Three o’clock. It couldn’t take more than half an hour to walk up there, half that time to walk down again. He texted Evie: Stopping at Hencote. Shan’t be long. He got out, locked the car, had a pee behind a bush. Then he wound his scarf round his neck once more, did up every button on his winter coat, and pulled on his gloves. He walked to the foot of the track, he began the climb.
It was incredibly cold. He was stiff and slow, and halfway up, as a wind began to rise, he almost turned back. But the moor stretched away so magnificently, and every now and then a fitful sun made an appearance. He climbed on, breathing hard, stopping when he had to, feeling the misery of the morning slip away. He was up high. Up high was good. And there were the sheep, moving slowly in and out of the browning bracken, stopping to stare at him, as they always did. He greeted them, climbed on, determined to find the place now.
Ten minutes later, there it was, in profile. That must be it. A little grey house miles from anywhere. He stopped to get his breath, take it all in: even from here, he could see there were holes in the roof; a bit further on, he saw the broken windows. Across the grass, a thorn tree was bent almost double: relentless moorland wind would have done that. A tumbledown shed stood beneath it. Slowly he walked on, walked round it all. A sheep bounced away at the back.

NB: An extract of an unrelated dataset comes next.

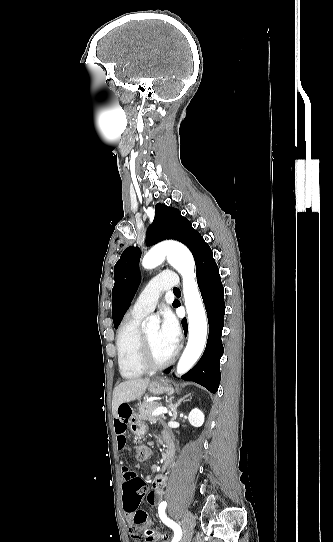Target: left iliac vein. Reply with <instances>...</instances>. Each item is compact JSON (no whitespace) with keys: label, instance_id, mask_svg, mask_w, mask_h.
Returning <instances> with one entry per match:
<instances>
[{"label":"left iliac vein","instance_id":"4c4485c4","mask_svg":"<svg viewBox=\"0 0 333 542\" xmlns=\"http://www.w3.org/2000/svg\"><path fill=\"white\" fill-rule=\"evenodd\" d=\"M195 521L190 511H185L182 521V538L180 542H190L194 532Z\"/></svg>","mask_w":333,"mask_h":542}]
</instances>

He returned to the front, and looked down the hillside. Far below, smoke rose from the chimney of a farm – a good-looking place, with a barn and good outbuildings. It made him think of Mike and Evie’s place. And it made him think that his father would have looked down on this farm every day, would probably have known the farmer, whoever had been there then.
He let quietude sink in. Lapwing were beating their way across the valley; as soon as he heard it, he knew their high sad piping. Other than that, there was nothing: only the wind, the sheep cropping the tough moorland grass, rustling through the bracken. Only the soaring sky.

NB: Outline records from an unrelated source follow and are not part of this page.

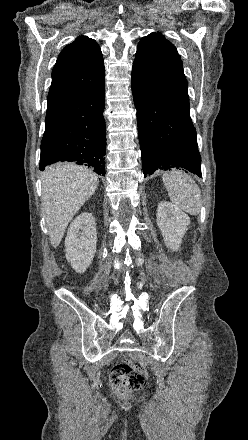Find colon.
<instances>
[{
    "mask_svg": "<svg viewBox=\"0 0 248 440\" xmlns=\"http://www.w3.org/2000/svg\"><path fill=\"white\" fill-rule=\"evenodd\" d=\"M110 383L117 395L127 396L146 385L147 372L140 360L135 355L129 353L125 355L122 363L112 368Z\"/></svg>",
    "mask_w": 248,
    "mask_h": 440,
    "instance_id": "1",
    "label": "colon"
}]
</instances>
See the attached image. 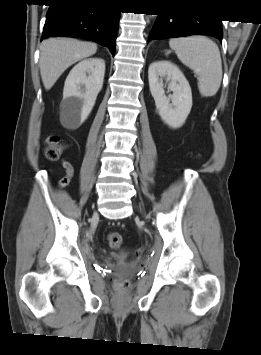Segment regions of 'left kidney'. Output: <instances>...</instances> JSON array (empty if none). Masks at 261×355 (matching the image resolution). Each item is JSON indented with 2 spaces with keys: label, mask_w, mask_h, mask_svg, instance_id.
<instances>
[{
  "label": "left kidney",
  "mask_w": 261,
  "mask_h": 355,
  "mask_svg": "<svg viewBox=\"0 0 261 355\" xmlns=\"http://www.w3.org/2000/svg\"><path fill=\"white\" fill-rule=\"evenodd\" d=\"M162 77H166L168 88L173 92L169 97L165 95ZM148 79L161 119L171 128L181 127L192 107L191 87L182 71L169 61H156L149 66Z\"/></svg>",
  "instance_id": "obj_1"
}]
</instances>
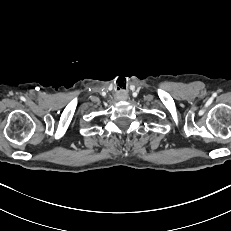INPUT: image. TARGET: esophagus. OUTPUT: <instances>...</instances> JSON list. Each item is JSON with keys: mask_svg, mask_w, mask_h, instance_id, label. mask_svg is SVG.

The sun had gone. He clapped his hands on his arms, feeling the cold bite deeper. He must go. But just for a few minutes longer he’d stay here, in this forgotten place which must once have meant everything: to his father, to his first young wife.

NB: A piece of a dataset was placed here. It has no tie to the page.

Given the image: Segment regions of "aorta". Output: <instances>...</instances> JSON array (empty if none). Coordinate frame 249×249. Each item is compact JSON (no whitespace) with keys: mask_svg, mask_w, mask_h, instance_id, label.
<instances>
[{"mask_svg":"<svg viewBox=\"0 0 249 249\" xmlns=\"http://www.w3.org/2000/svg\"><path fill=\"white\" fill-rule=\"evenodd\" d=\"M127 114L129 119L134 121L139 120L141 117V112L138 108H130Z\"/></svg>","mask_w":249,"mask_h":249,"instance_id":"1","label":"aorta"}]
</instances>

In loving memory of Margaret Coulter, née Ridley . . .
Just once he’d seen her grave, out at Cawbeck.
He turned, now, the cottage behind him, and stood looking out over the leafless trees far below on the road, trying to see the distant town, the school. He could just make it out, standing there where his father must often have stood, looking down on the track where he’d walked day after day in all weathers.
The wind was rising. It felt all at once as if it were blowing right through his life, summoning everything, and he began to think of all the people he’d loved, knowing he was nearing his own end now, bringing them all to mind. His parents. Diana, and George, in quite different ways. Becky. Becky above all. And she was gone: the wind had taken her, as it had taken everyone he’d cared about, except for his children, and grandchildren, and blown them to the farthest reaches of creation. Where were they?
The cold was numbing him. He looked back at the cottage for the last time. He had spent the whole
day looking back, yearning for what could never be recaptured. But still. The historian within him began to stir: he was his father’s son, after all, and how he had admired him. And he knew that in the great hush of the past probably nothing was as you’d imagined it to be; as you had heard, or not heard: there would always be something forgotten, or misremembered, or untold.
The wind moved like music over the moor. It began to snow.